[START Dataset content]

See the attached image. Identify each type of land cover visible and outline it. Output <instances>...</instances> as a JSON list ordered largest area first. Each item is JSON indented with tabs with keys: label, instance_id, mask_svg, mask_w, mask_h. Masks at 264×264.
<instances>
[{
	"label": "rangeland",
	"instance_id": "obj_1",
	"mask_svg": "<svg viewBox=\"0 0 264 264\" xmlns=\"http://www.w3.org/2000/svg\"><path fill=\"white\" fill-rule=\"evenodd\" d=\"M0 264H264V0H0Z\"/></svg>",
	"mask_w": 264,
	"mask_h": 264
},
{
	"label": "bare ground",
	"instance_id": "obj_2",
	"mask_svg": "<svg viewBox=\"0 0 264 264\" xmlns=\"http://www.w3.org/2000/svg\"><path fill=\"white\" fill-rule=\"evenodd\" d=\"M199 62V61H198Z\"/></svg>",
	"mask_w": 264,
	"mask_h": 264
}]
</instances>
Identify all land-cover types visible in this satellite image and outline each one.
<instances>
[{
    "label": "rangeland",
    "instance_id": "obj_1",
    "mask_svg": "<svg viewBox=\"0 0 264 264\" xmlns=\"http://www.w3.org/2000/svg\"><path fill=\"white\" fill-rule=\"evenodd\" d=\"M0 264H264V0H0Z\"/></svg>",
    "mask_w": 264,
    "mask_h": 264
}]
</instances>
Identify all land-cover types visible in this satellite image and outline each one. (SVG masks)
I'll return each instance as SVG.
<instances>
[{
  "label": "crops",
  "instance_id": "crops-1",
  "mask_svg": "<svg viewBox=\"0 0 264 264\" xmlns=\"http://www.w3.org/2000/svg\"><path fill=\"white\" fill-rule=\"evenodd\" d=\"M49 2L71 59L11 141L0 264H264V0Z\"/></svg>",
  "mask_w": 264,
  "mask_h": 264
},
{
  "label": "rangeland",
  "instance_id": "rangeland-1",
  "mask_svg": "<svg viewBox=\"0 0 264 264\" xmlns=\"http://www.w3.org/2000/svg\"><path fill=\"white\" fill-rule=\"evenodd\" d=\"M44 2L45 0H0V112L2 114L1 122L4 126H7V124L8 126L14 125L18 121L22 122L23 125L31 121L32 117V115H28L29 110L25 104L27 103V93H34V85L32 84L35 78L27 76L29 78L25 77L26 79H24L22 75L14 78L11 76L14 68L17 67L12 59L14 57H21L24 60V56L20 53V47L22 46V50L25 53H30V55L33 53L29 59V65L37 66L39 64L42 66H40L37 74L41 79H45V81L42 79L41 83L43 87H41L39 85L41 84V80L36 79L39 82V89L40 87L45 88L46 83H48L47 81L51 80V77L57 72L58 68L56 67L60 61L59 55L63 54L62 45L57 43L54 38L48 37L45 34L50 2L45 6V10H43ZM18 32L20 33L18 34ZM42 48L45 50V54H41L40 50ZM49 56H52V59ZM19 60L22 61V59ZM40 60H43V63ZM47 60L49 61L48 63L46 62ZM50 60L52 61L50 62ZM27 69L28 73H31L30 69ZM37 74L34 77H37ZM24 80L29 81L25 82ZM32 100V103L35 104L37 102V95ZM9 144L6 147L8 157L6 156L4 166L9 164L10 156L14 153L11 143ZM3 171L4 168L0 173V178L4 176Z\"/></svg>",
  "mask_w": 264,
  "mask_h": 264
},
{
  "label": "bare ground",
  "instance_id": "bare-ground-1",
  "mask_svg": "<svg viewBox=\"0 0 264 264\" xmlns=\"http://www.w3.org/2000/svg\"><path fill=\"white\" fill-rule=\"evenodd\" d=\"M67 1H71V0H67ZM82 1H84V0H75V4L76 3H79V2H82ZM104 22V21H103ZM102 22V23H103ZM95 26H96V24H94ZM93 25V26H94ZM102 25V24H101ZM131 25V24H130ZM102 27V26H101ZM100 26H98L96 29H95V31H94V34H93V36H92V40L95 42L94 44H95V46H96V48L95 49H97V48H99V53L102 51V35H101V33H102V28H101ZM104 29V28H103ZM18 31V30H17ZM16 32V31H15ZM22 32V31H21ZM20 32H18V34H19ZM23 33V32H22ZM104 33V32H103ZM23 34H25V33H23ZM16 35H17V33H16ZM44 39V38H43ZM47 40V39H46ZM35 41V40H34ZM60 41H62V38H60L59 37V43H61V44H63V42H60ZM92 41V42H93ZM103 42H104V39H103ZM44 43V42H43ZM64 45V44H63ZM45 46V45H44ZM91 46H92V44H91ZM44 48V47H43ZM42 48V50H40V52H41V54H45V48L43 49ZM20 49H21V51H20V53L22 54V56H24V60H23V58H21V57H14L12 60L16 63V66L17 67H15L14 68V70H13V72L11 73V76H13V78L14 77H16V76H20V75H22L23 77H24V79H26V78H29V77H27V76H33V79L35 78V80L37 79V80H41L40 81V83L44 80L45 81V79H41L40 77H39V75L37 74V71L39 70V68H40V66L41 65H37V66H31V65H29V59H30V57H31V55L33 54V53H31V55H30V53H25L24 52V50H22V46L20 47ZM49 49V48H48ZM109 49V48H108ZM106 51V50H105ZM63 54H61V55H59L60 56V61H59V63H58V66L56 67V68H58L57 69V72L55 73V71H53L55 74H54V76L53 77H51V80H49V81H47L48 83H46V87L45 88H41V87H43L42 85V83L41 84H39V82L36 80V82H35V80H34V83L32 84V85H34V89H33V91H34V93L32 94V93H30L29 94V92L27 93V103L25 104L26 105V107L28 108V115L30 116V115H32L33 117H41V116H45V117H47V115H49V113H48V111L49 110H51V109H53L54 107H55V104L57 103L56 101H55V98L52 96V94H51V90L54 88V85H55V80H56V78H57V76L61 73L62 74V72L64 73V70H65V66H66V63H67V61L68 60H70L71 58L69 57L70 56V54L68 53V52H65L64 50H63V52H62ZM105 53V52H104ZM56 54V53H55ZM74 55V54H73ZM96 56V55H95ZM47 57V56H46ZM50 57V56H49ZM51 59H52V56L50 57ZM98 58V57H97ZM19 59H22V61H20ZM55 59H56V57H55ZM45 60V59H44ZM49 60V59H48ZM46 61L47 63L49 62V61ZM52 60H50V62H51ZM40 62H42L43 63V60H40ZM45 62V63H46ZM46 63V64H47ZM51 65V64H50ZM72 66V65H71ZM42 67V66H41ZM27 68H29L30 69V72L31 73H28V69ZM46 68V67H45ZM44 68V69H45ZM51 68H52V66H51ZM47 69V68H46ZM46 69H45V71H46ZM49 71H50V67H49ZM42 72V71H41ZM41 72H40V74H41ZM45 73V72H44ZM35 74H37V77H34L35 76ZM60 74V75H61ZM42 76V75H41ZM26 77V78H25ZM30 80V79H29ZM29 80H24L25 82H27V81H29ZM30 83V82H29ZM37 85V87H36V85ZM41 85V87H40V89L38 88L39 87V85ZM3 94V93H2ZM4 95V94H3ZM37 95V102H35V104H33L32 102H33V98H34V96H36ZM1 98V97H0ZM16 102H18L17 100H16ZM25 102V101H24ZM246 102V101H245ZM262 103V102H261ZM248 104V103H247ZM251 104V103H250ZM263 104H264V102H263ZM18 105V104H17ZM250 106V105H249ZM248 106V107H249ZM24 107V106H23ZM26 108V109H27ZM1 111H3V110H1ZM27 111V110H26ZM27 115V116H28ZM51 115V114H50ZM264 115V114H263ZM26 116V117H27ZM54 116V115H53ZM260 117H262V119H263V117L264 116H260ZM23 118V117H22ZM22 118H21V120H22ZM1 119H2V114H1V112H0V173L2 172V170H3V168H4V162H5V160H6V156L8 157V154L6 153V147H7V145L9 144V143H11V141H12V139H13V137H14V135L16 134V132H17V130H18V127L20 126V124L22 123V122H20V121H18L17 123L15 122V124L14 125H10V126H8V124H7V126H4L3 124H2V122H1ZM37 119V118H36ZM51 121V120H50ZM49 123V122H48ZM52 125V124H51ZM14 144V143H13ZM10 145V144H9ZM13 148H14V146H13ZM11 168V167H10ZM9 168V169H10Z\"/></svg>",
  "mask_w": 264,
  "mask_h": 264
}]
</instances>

[END Dataset content]

Identify every line in the items above that contains the string "rangeland", and copy each of those lines in full.

_Written solution_:
	"label": "rangeland",
    "label": "rangeland",
  "label": "rangeland",
  "instance_id": "rangeland-1",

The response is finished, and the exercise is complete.